**Tasks to perform**.
1. Answer these questions about the test failure report:
(a) In which job does the failure only seem to happen sometimes?
(b) What Python version is shown for the failing run?
(c) Which two encodings does the parametrize decorator list?
2. List every GH issue number cited in the test failure report.
3. Output the part of the test failure report that opens with the words containing "Compression and encoding" and closes with "df = tm.makeDataFrame()".

-------- Excerpted passage

Closed
Description
only seems to happen sometimes in "Database / Linux_py37_cov"
_______________ test_to_csv_compression_encoding_gcs[zip-cp1251] _______________
[gw1] linux -- Python 3.7.9 /usr/share/miniconda/envs/pandas-dev/bin/python
gcs_buffer = <_io.BytesIO object at 0x7f4959d0b650>, compression_only = 'zip'
encoding = 'cp1251'
@td.skip_if_no("gcsfs")
@pytest.mark.parametrize("encoding", ["utf-8", "cp1251"])
def test_to_csv_compression_encoding_gcs(gcs_buffer, compression_only, encoding):
"""
Compression and encoding should with GCS.
GH 35677 (to_csv, compression), GH 26124 (to_csv, encoding), and
GH 32392 (read_csv, encoding)
"""
from fsspec import registry
registry.target.clear() # remove state
df = tm.makeDataFrame()

----------------
-------- Provided data

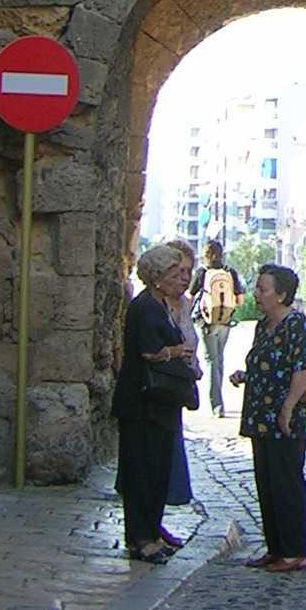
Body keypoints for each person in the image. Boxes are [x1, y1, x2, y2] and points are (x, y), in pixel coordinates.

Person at [229, 264, 306, 574]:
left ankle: (295, 552)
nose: (257, 294)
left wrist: (288, 408)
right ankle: (276, 548)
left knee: (287, 481)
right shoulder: (262, 326)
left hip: (286, 417)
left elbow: (305, 367)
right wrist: (246, 375)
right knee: (266, 481)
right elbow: (265, 362)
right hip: (260, 416)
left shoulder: (297, 325)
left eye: (263, 289)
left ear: (282, 295)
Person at [111, 242, 197, 564]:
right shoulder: (146, 306)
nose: (181, 279)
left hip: (160, 404)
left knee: (158, 469)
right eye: (175, 273)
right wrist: (179, 352)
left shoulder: (161, 304)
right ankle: (141, 538)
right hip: (142, 403)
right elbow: (149, 351)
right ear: (158, 277)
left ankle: (151, 532)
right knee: (142, 472)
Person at [162, 237, 204, 534]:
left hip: (177, 390)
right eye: (179, 271)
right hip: (158, 389)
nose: (185, 277)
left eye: (189, 270)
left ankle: (157, 524)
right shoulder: (155, 305)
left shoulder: (186, 305)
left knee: (170, 456)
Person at [189, 238, 243, 417]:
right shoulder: (230, 272)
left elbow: (190, 296)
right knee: (219, 359)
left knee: (211, 360)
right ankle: (219, 401)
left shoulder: (202, 273)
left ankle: (217, 406)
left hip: (205, 322)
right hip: (225, 322)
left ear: (205, 255)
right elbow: (240, 300)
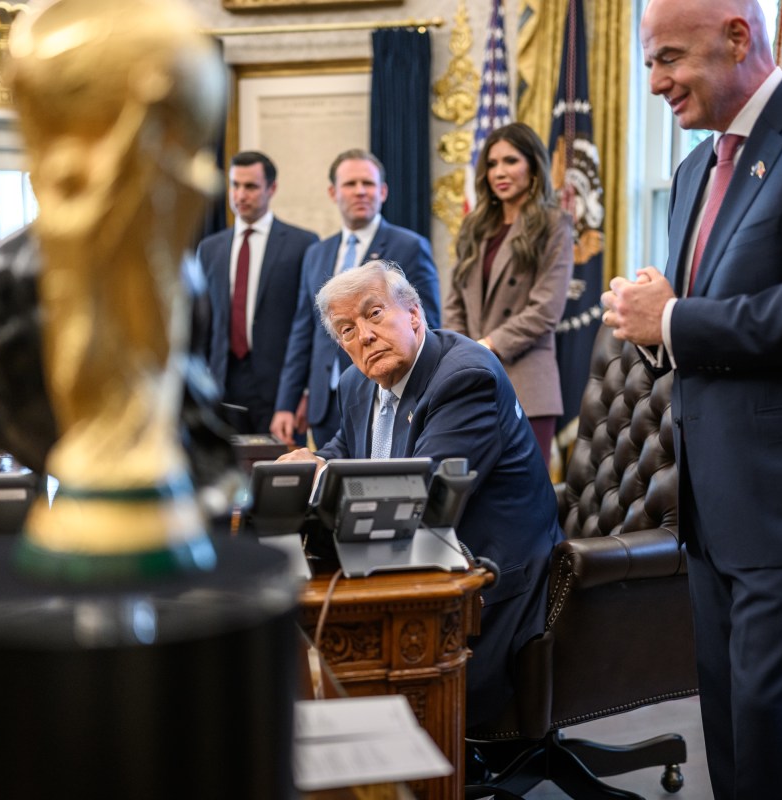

----------------

**Solutions per task**.
1.
(a) "Database / Linux_py37_cov"
(b) Python 3.7.9
(c) "utf-8" and "cp1251"

2. 35677, 26124, 32392

3.
Compression and encoding should with GCS.
GH 35677 (to_csv, compression), GH 26124 (to_csv, encoding), and
GH 32392 (read_csv, encoding)
"""
from fsspec import registry
registry.target.clear() # remove state
df = tm.makeDataFrame()